* Text section:

-*-*-

Department of Civil Engineering Baba Banda Singh Engineering College

Fatehgarh Sahib, Punjab, India

Jagseer Singh

Rakhjinder Singh

Department of Civil Engineering Baba Banda Singh Engineering College

Fatehgarh Sahib, Punjab, India

Department of Civil Engineering Gian Jyoti Group of Institutions, Shambukalan, Banur, Punjab, India.

AbstractBearing capacity is a very important parameter of the soil. As the construction of the superstructure mainly depend upon foundations of that structure, whole structure has been erected on the soil of suitable bearing capacity. But if that value of bearing capacity is on lower side then improvement of soil can be done. The manner of improvement may be use of piles, piers, cassions and stone columns. Material to be used in stone column are aggregates up to size 100mm. Waste materials generated such as Rubber and Concrete demolition waste can be used as replacement of aggregates.

In this present study clayey of medium plasticity (CI) used was collected from village lohatbaddi,distt Ludhiana (PB). Concrete demolition waste (CDW) was collected from waste of cubes tested in concrete laboratory. Rubber tyre waste (RTW) in crumbed powder form was collected from Speedways Tyre industry, Transport Nagar, Ludhiana. In this study an attempt was made to use CDW and RTW in improving bearing capacity of the soil. The percentage of RTW: CDW (0:100, 20:80, 40:60, 60:40, 80:20, 100:0) was used in this present study. After the optimization of RTW: CDW (20:80) for single column of L/D ratio 6 [1]. Then this percentage was used for L/D ratios 3, 6 & 10 for the number of columns 1,2,3,4&5 [2].The allowable bearing capacity for L/D = 6 is more than for 3 & 10 [8] and it was maximum for five number of columns. The allowable bearing capacity with five stone columns was 2-3 times the bearing capacity of soil without stone columns.

-*-*-

Transcribe the part of the soil bearing capacity abstract between "Rakhjinder Singh" and "replacement of aggregates.", inclusive, word for word.

* Provided data:

-*-*-

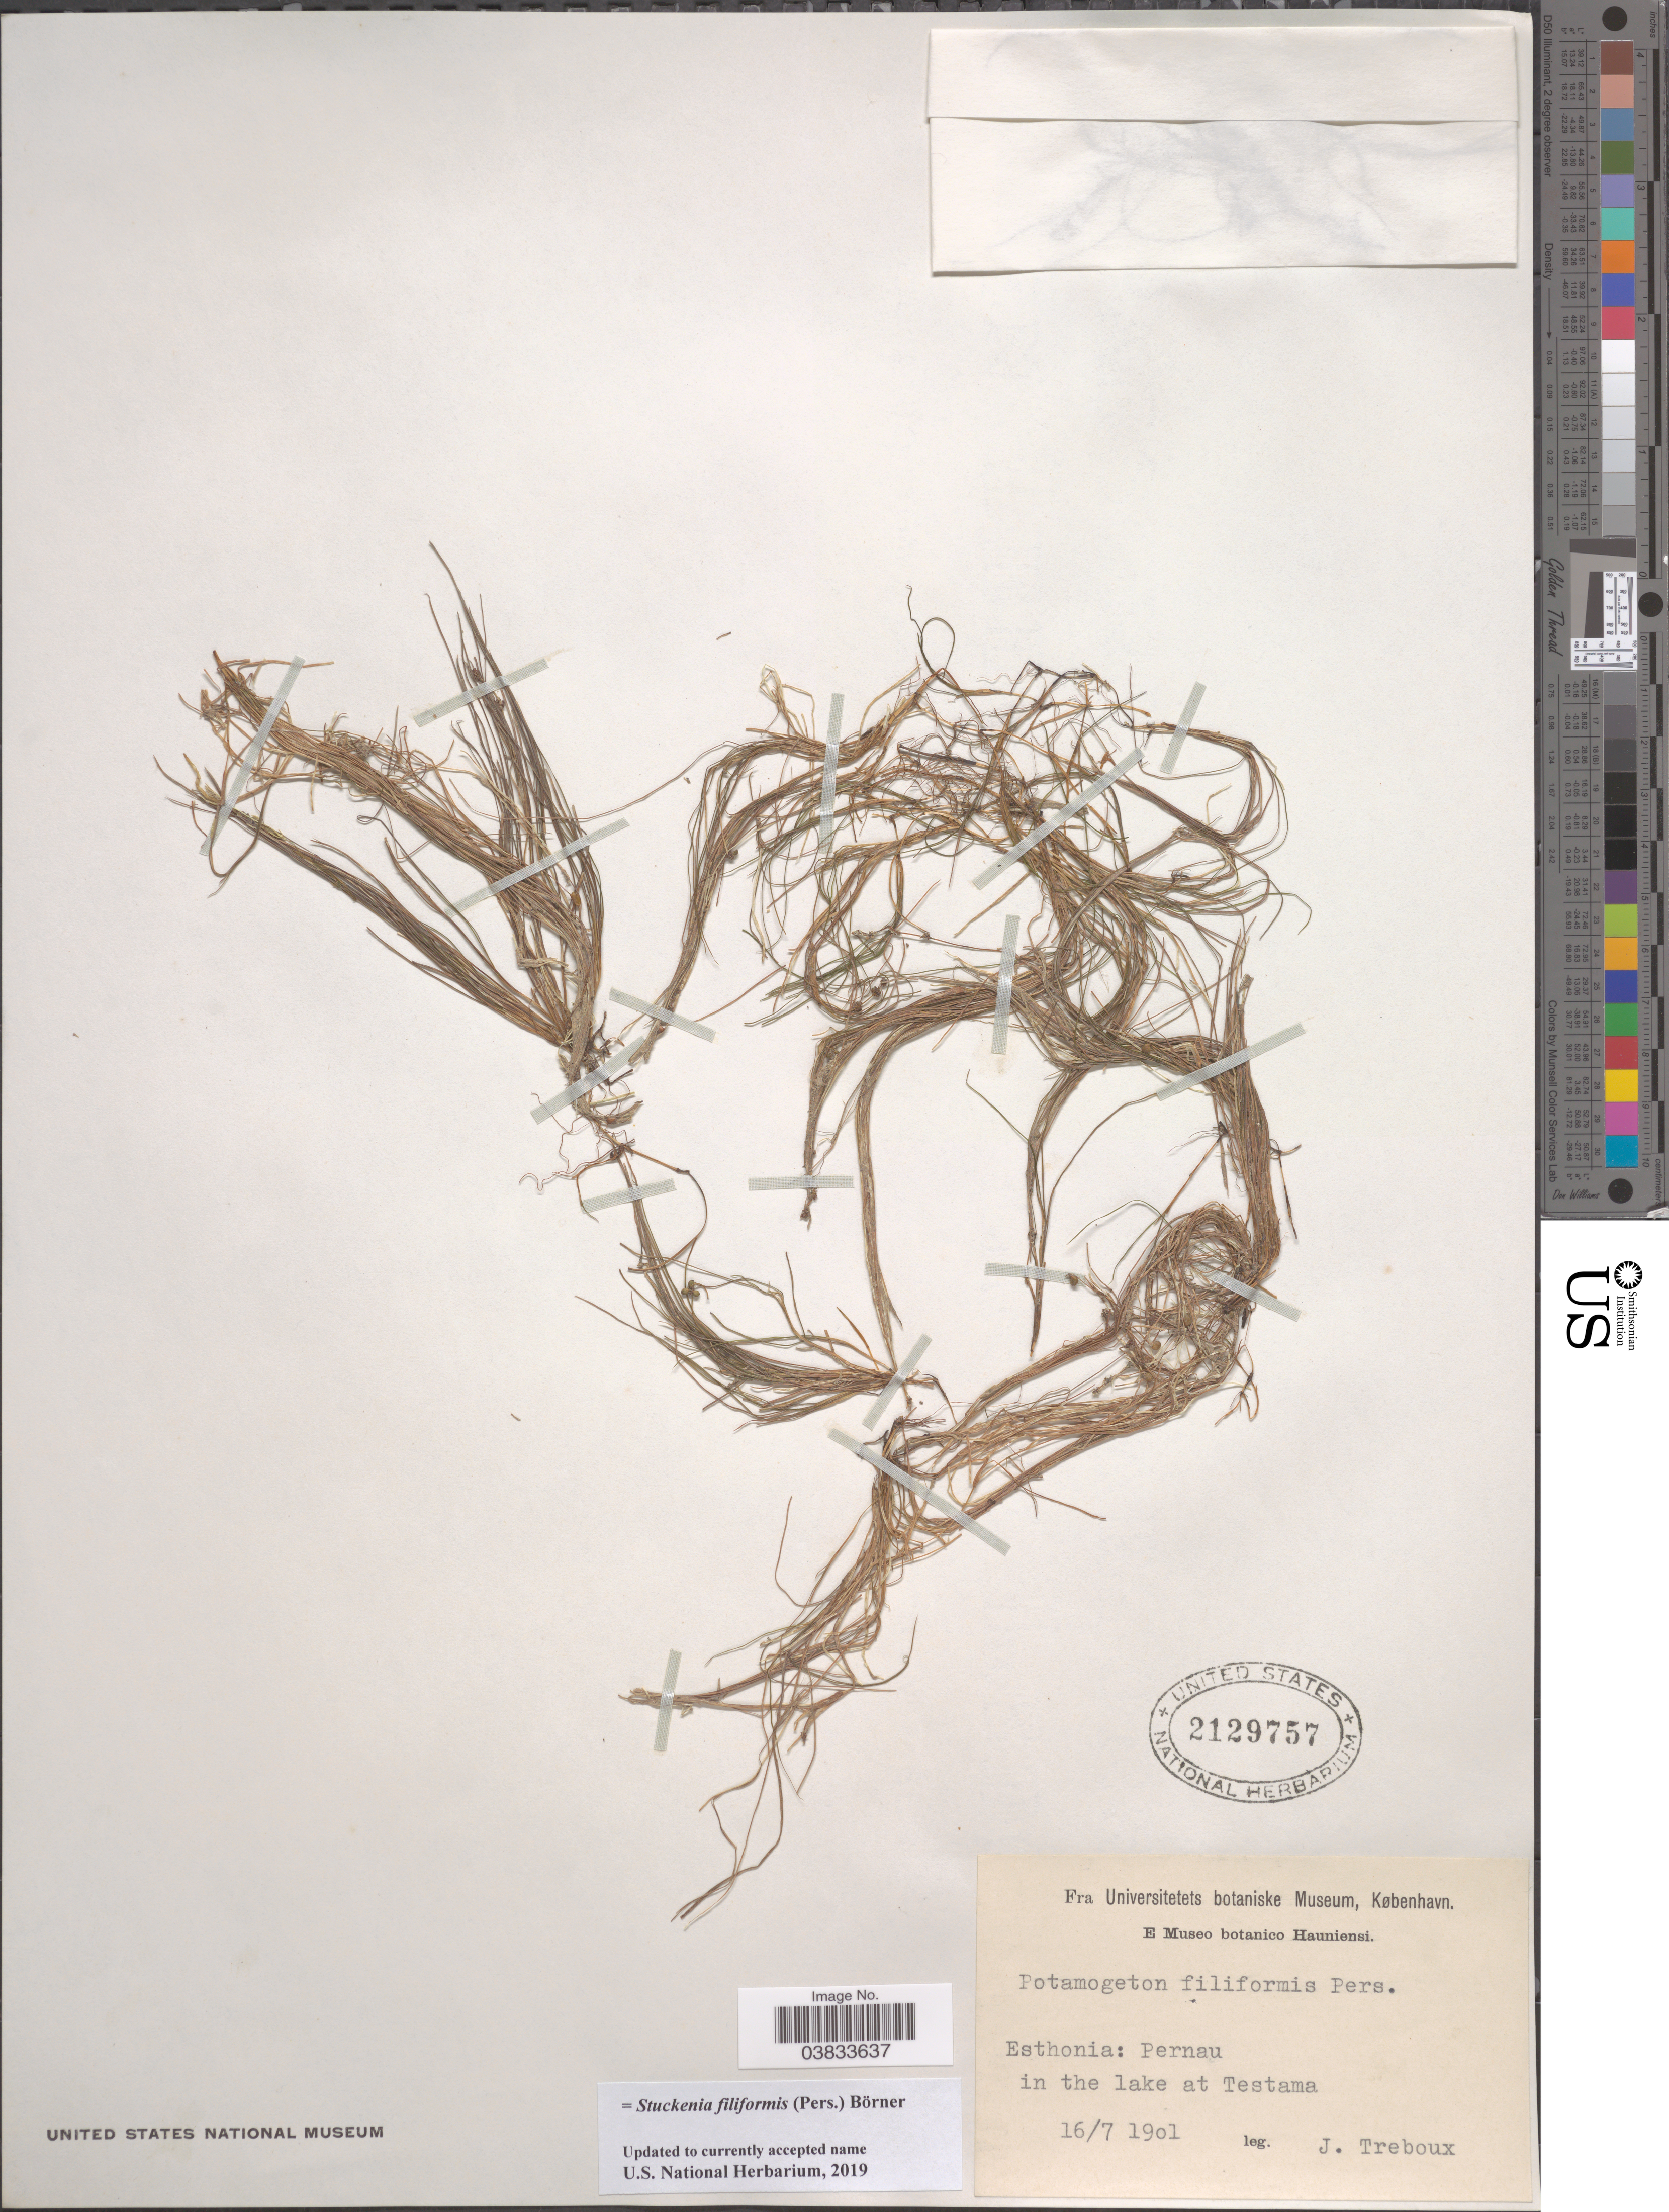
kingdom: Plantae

-*-*-

* Output for this task:
Rakhjinder Singh

Department of Civil Engineering Baba Banda Singh Engineering College

Fatehgarh Sahib, Punjab, India

Department of Civil Engineering Gian Jyoti Group of Institutions, Shambukalan, Banur, Punjab, India.

AbstractBearing capacity is a very important parameter of the soil. As the construction of the superstructure mainly depend upon foundations of that structure, whole structure has been erected on the soil of suitable bearing capacity. But if that value of bearing capacity is on lower side then improvement of soil can be done. The manner of improvement may be use of piles, piers, cassions and stone columns. Material to be used in stone column are aggregates up to size 100mm. Waste materials generated such as Rubber and Concrete demolition waste can be used as replacement of aggregates.